Köln (dpa/tmn) - Die altersabhängige Makuladegeneration (AMD) lässt sich nicht heilen. Auch vorbeugen ist schwierig. Aber immerhin: Wer nicht raucht, hat eine geringere Wahrscheinlichkeit, die Augenerkrankung zu entwickeln.

Das erklärt das Institut für Qualität und Wirtschaftlichkeit im Gesundheitswesen (IQWIG) auf seinem Portal gesundheitsinformation.de. Menschen mit AMD haben Probleme, scharf zu sehen. Mit der Zeit können sie Gegenstände, auf die sie gezielt schauen, gar nicht mehr erkennen. Die Ränder des Sehfelds bleiben dagegen meist sichtbar.

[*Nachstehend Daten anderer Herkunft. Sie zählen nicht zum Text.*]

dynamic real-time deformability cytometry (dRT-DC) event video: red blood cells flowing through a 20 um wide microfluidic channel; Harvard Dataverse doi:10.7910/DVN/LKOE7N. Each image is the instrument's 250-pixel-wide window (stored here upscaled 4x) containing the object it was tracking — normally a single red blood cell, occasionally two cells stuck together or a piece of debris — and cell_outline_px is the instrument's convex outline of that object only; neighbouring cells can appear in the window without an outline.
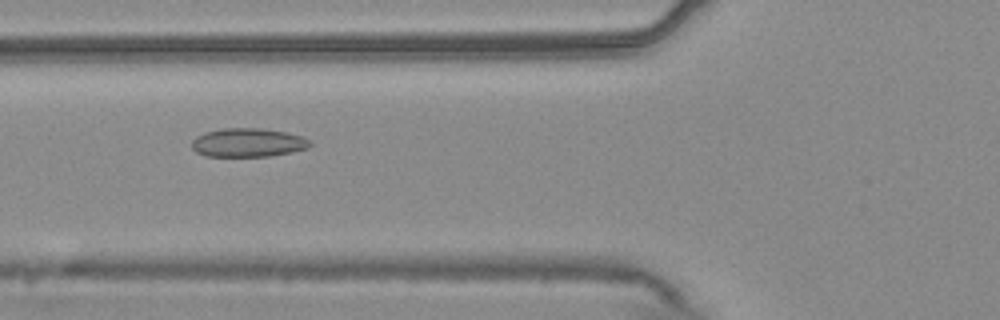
{"species": "common noctule bat (a hibernating species)", "species_latin": "Nyctalus noctula", "temperature_condition": "warm", "stored_images_in_passage": 55, "camera_frame_rate_fps": 3000, "um_per_image_px": 0.085, "animal": {"sex": "male", "body_mass_g": 20.4}, "frame": {"image": 1, "passage_image": 21, "time_ms": 6.667, "image_size_px": [1000, 320], "cell_outline_px": [[312, 144], [308, 148], [292, 152], [268, 156], [204, 156], [196, 152], [192, 148], [192, 140], [196, 136], [204, 132], [220, 128], [260, 128], [288, 132], [312, 140]], "centroid_in_image_um": [21.08, 12.11], "position_along_channel_um": 104.7, "area_um2": 20.0}}
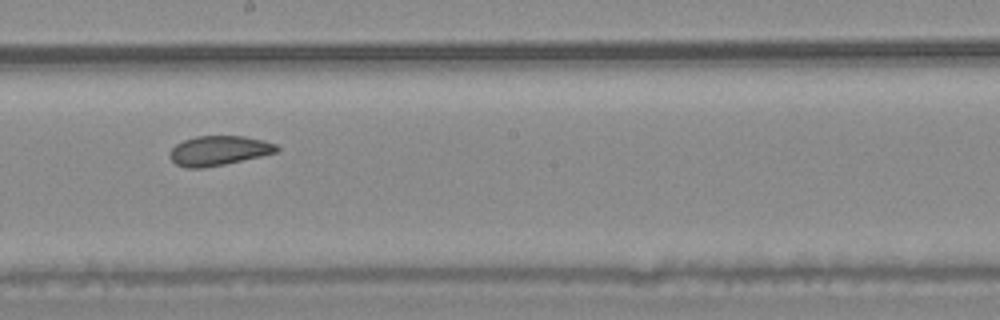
{"frame": {"image": 2, "passage_image": 31, "time_ms": 10.0, "image_size_px": [1000, 320], "cell_outline_px": [[280, 148], [276, 152], [260, 156], [224, 164], [204, 168], [184, 168], [176, 164], [168, 156], [168, 152], [176, 144], [184, 140], [196, 136], [244, 136], [264, 140], [276, 144]], "centroid_in_image_um": [18.56, 12.8], "position_along_channel_um": 229.6, "area_um2": 18.5}}
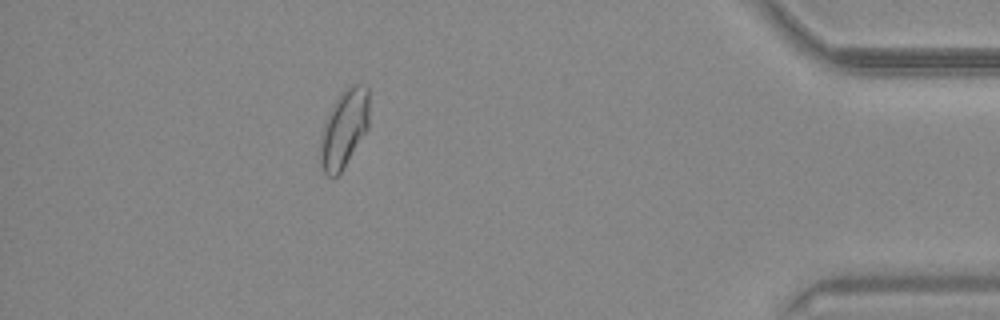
{"frame": {"image": 3, "passage_image": 49, "time_ms": 16.0, "image_size_px": [1000, 320], "cell_outline_px": [[368, 128], [340, 172], [336, 176], [328, 176], [324, 172], [320, 164], [320, 140], [324, 124], [328, 112], [332, 104], [340, 92], [348, 84], [368, 84]], "centroid_in_image_um": [29.23, 10.86], "position_along_channel_um": 406.0, "area_um2": 22.2}, "authors_computed_cell_mechanics": {"area_um2": 20.7502, "velocity_mm_per_s": 3.7396, "shape_relaxation_time_tau1_ms": null, "shape_relaxation_time_tau2_ms": 2.8888, "deformation_change_tau1": null, "deformation_change_tau2": 0.0729}}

Augenärzte unterscheiden zwei Formen der AMD - die feuchte und die trockene. Während sich die trockene AMD gar nicht behandeln lässt, kann zumindest das Fortschreiten der feuchten Form durch die Gabe von Medikamenten gestoppt werden.

Dabei spritzt der Arzt meist sogenannte Anti-VEGF-Präparate ins Auge, erläutert das IQWIG. Sie hemmen die Bildung von Blutgefäßen, die unter anderem für den schrittweisen Verlust der Sehfähigkeit verantwortlich sind. Warum manche Menschen eine AMD entwickeln, ist bisher nicht bekannt.